In 1994 Cuba was a country immerse in serious issues, especially the economic effects of 1989 (the year of the breaking-off from the socialist bloc), which were alarming. At the time my concerns did not have much to do with design, but rather with a much more eminent task in which all Cubans were unavoidably neglected: to survive. That was the word of order or, to say it in the popular language of the nineteenths, “to fight.”
Precisely in 1994, after finishing my studies, I decided to entirely devote myself to research thus abandoning all link with Cuban work reality. This decision, which today I believe is one of the most relevant I have taken up to now, placed me in a very delicate position, since during that time in Cuba every work activity was exclusively linked to the State. However, it was from that moment on that my artistic practice really began.
Towards the end that year, together with designers Ernesto Oroza, Juan Bernal and Francis Acea, I founded what at the beginning was called Gabinete Ordo Amoris, a project centered on the research of Cuban popular objectual reality. We believed we should analyze / classify / inventorize / exhibit the objects of Cuban daily life to thus reveal their cultural and political implications.
After the search for persons and institutions who would hear and support our project, a friend and also designer, Juan Menéndez, talked to us about the Ludwig Foundation. It had opened its doors by that time and was organizing a large exhibition which would incorporate other expressions, including design. It was through our relationship with the Cuban Ludwig Foundation and its sincere support that we entered into the world of art. After our first project entitled Bésame Habana (Kiss Me Havana, Center of Art and Design, 1995), our research entered into an adjoining field: that so rich area existing among the various disciplines of art.
Gabinete Ordo Amoris was a great school for us all. Especially in my case, it taught me to understand artistic thinking as an indissoluble part of my life experience. Today it would be unthinkable, even for my present work, to obviate, for example, definitions coined by Ordo Amoris as that of “provisional nature.” There is something “delicious” in the provisional nature of the nineties, that day with nothing and everything at the same time. A sort of intelligent poverty, that still allows you to imagine and to create.
Since your beginning in the world of art you showed a very strong relationship with objects to the point that they lose their daily passivity to turn into subjects of your poetics. Can you deepen a little more into the meaning of this relationship of convergence?
Objects have awakened my interest since I was very little. I always had many things to do. My mother always kept our free time busy. Sports, music and housework were always first. However, when I had time to play, mostly during the weekend, I loved to play finding things. I went to excursions with a group of friends and we came back with curious objects that were later carefully classified and organized in cardboard boxes. This “game”, simply consisting in finding an unknown thing and, eventually, finding what from that moment on would awaken our imagination, was something wonderful that has accompanied me since then. Years later, this interest in “reading” objects was what attracted me the most in the study of industrial design. Also the short, but very interesting, seminaries on semantics imparted at the time in ISDI revealed me no end of contents and new tools that helped me to understand the communicational value of the objects.

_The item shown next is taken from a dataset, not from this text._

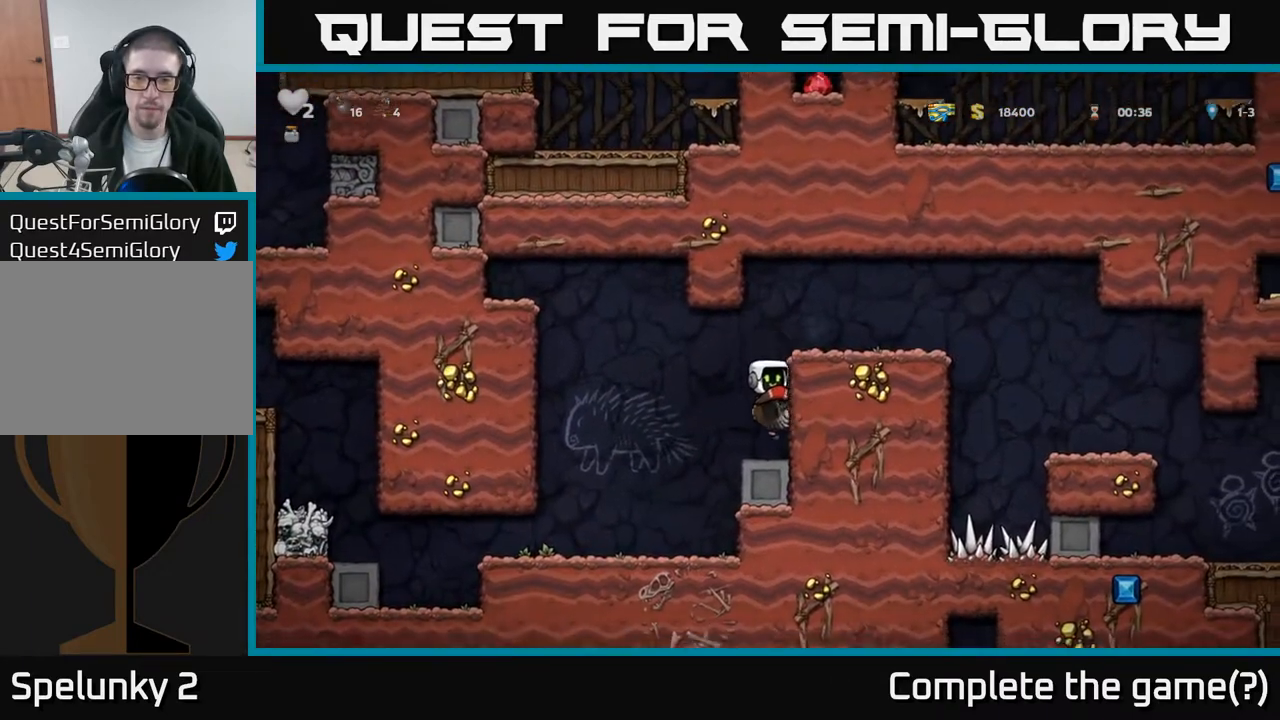
{"buttons": ["DPAD_RIGHT"], "left_stick": "center", "events": [[133, "A", "down"], [250, "A", "up"], [300, "A", "down"], [350, "DPAD_RIGHT", "down"], [400, "A", "up"]]}
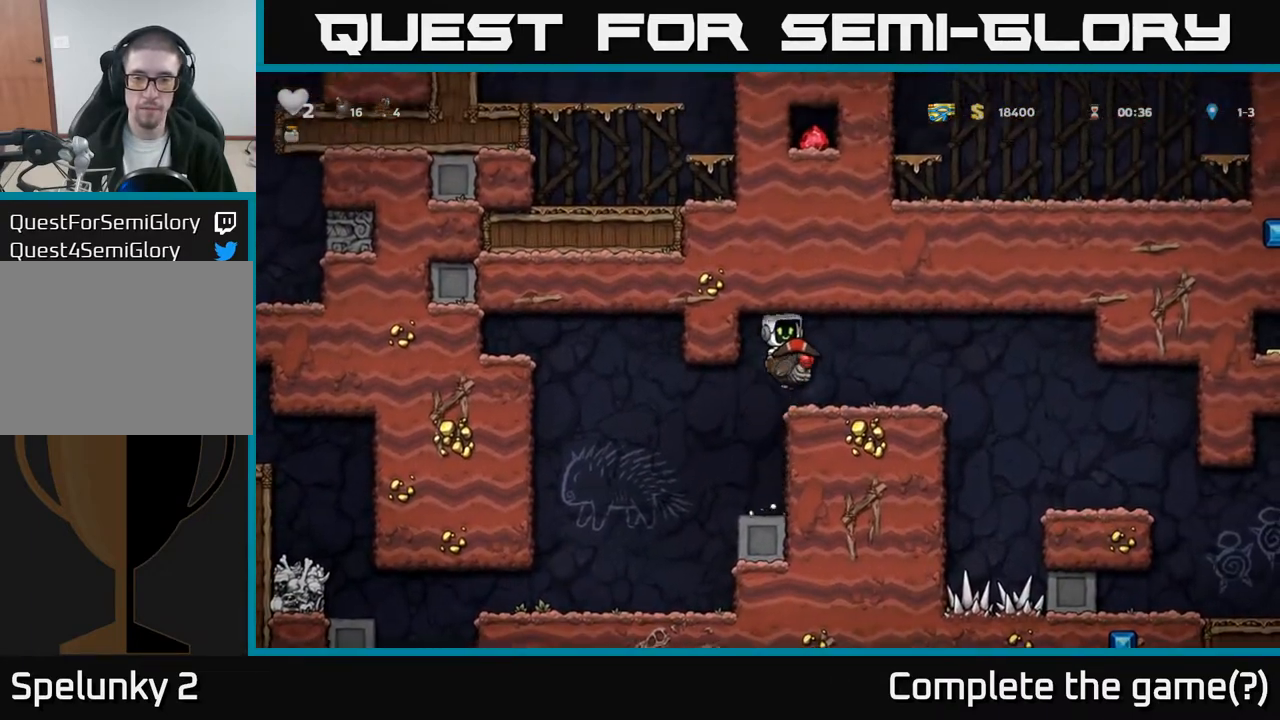
{"buttons": ["DPAD_RIGHT"], "left_stick": "center", "events": []}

Essentially, an object is nothing but a solved “problem”. It is in this area of extreme pragmatism where most of the objects inhabit. However, it would be absurd to omit their cultural implications. That is, all the information that could be acquired on the basis of the analysis on the use of the objects, on their relationship with men, their space and their time. In the house where I grew up in Cuba, as in most of my friends houses, objects were not simply “things”, but part of the family and its history. They were the only proof that something different existed and was. It always called my attention the care with which the objects had to be used. We were banned from touching many of them. We grew up knowing that when an object was broken it was simply irreplaceable.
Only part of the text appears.